Nach Angaben des Nationalen Geografischen Instituts Spaniens (IGN) wurden seit dem 14. August mehr als 150 Erdstöße in der Region registriert, die meisten davon schwach. Der Fußballverein Granada CF sprach sogar von insgesamt 432 seismischen Ereignissen. Fachleute gehen davon aus, dass alle Beben Teil derselben seismischen Serie sind, die mit der tektonischen Aktivität der Betischen Kordillere zusammenhängt – einer Zone, in der mehrere Verwerfungssysteme aufeinandertreffen.

Der Präsident der Regionalregierung von Andalusien, Juanma Moreno, rief die Bevölkerung zu „äußerster Vorsicht“ auf und empfahl, die offiziellen Hinweise zu befolgen. Er warnte davor, dass in den kommenden Tagen weitere Erdstöße und Nachbeben möglich seien.

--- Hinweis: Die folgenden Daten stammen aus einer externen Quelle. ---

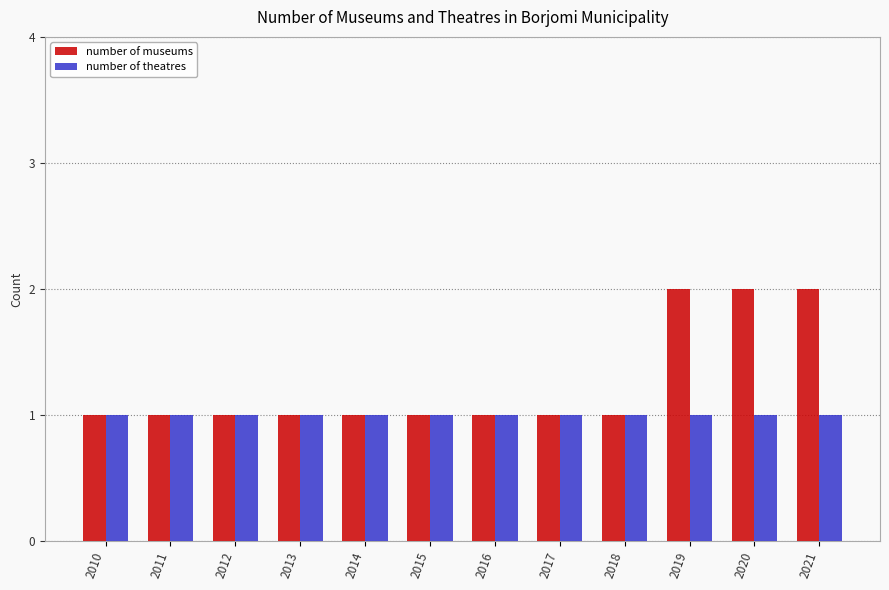

What is the value of the number of theatres bar at the 9th from the left?

1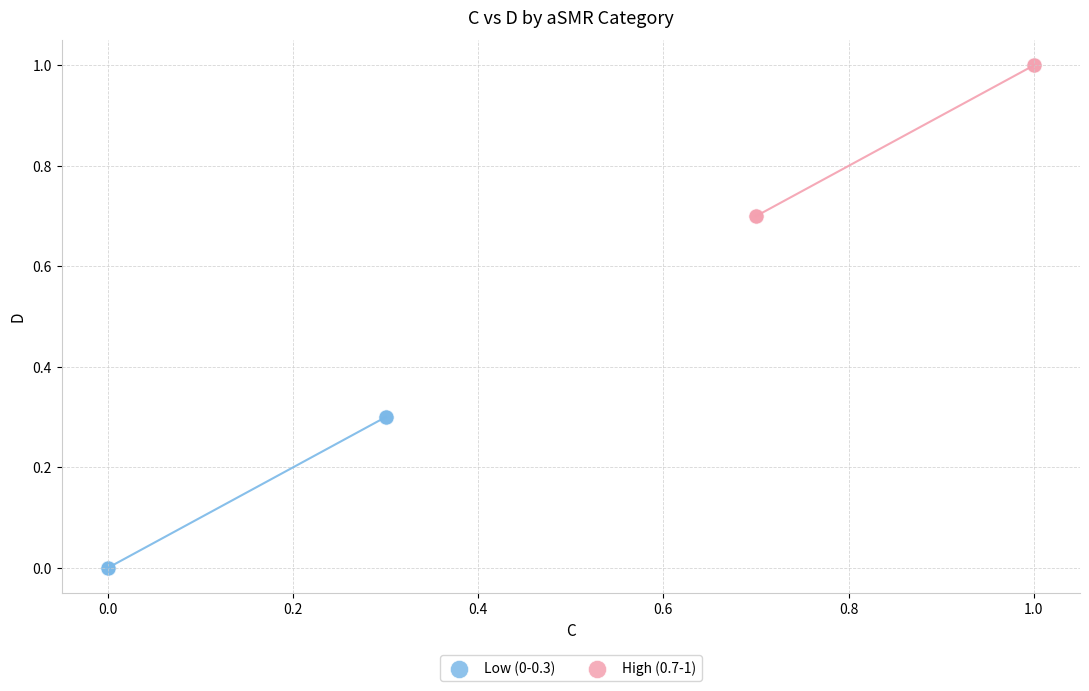

Which series reaches the minimum Y coordinate?

Low (0-0.3)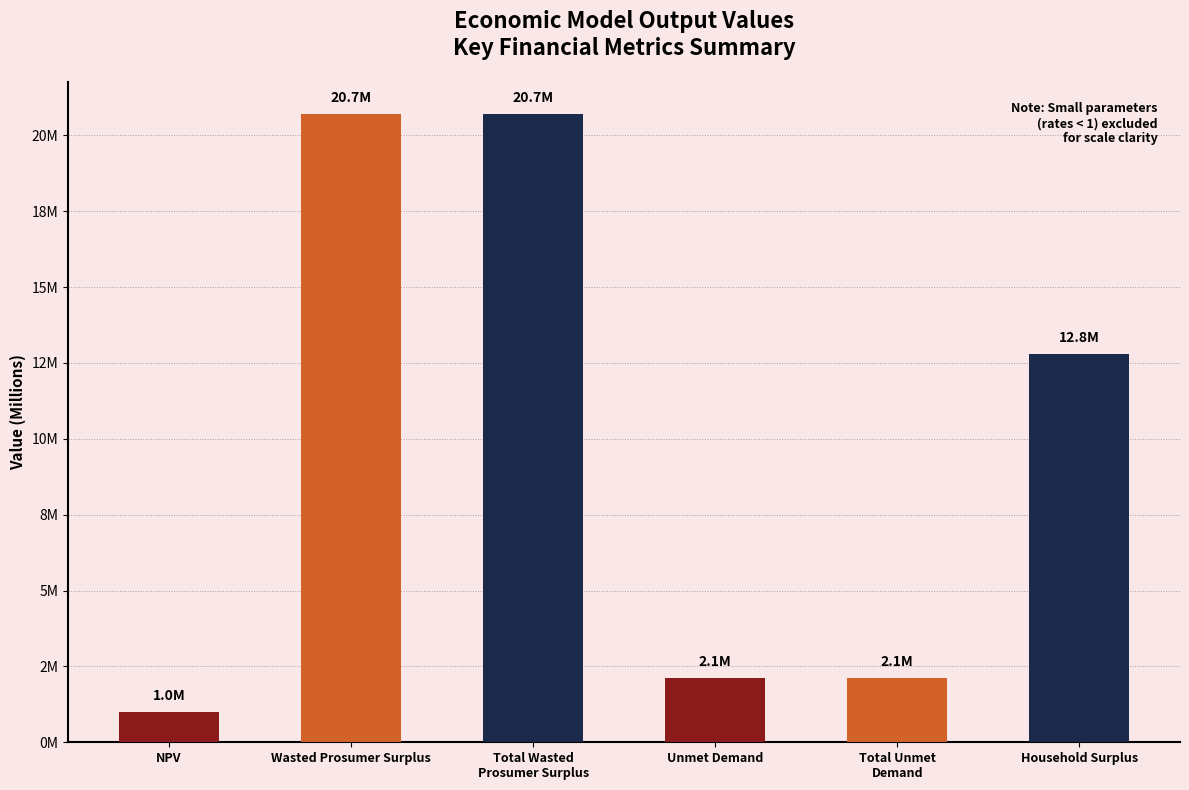

Reading left to right, what are all the values shown in this chart?

NPV=1004698.4	Wasted Prosumer Surplus=20706795.6	Total Wasted
Prosumer Surplus=20706795.6	Unmet Demand=2112142.0	Total Unmet
Demand=2112142.0	Household Surplus=12784575.9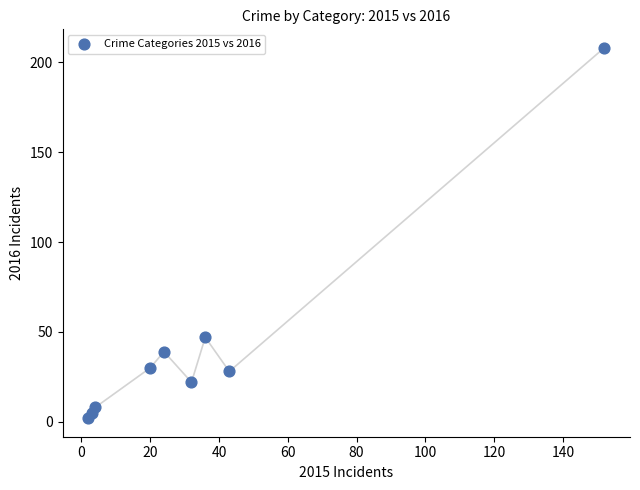

What Y value in the scatter plot is closest to 105?

47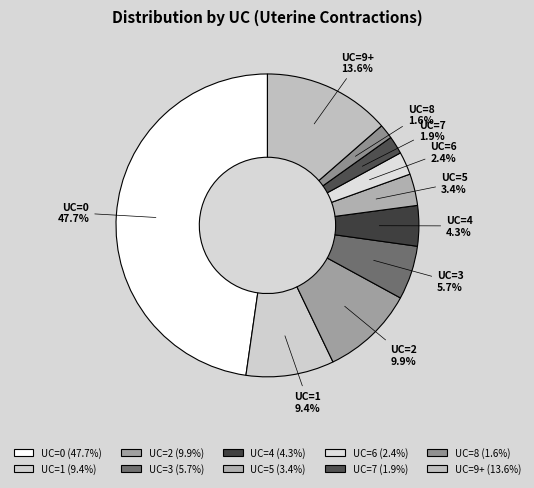

Which has a higher value, UC=5 or UC=8?

UC=5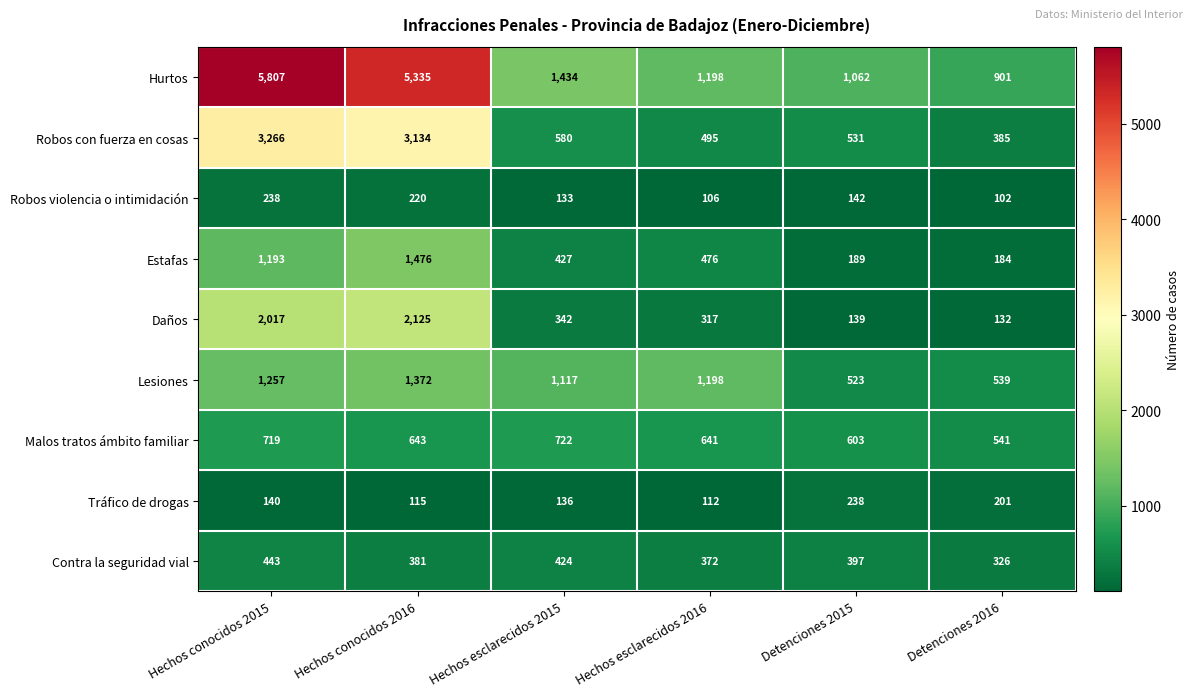

Between Hechos esclarecidos 2015 and Detenciones 2016, which series saw the biggest shift?

Lesiones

Granada CF lässt Stadion vor dem Spiel prüfen

Die Erdbebenserie hat auch den Sport erreicht: Der Granada CF kündigte an, dass das Estadio Nuevo Los Cármenes vor dem Heimspiel gegen den RCD Mallorca am kommenden Montag, dem 24. August (2. Spieltag der LaLiga Hypermotion), einer technischen Strukturprüfung unterzogen wird.

Der Verein beauftragte diese Überprüfung in Zusammenarbeit mit der Stadtverwaltung, um sicherzustellen, dass das Stadion allen Sicherheitsanforderungen entspricht. „Die Sicherheit aller Besucher hat oberste Priorität“, hieß es vom Klub, der zugleich „dem ganzen Granada Mut und Kraft“ wünschte und daran erinnerte, die Anweisungen der Behörden zu befolgen.

Das Spiel am Montag ist das erste Heimspiel von Granada in dieser Saison der zweiten spanischen Liga, nachdem die Mannschaft am Samstag zuvor ein 0:0 gegen Real Oviedo erreicht hatte.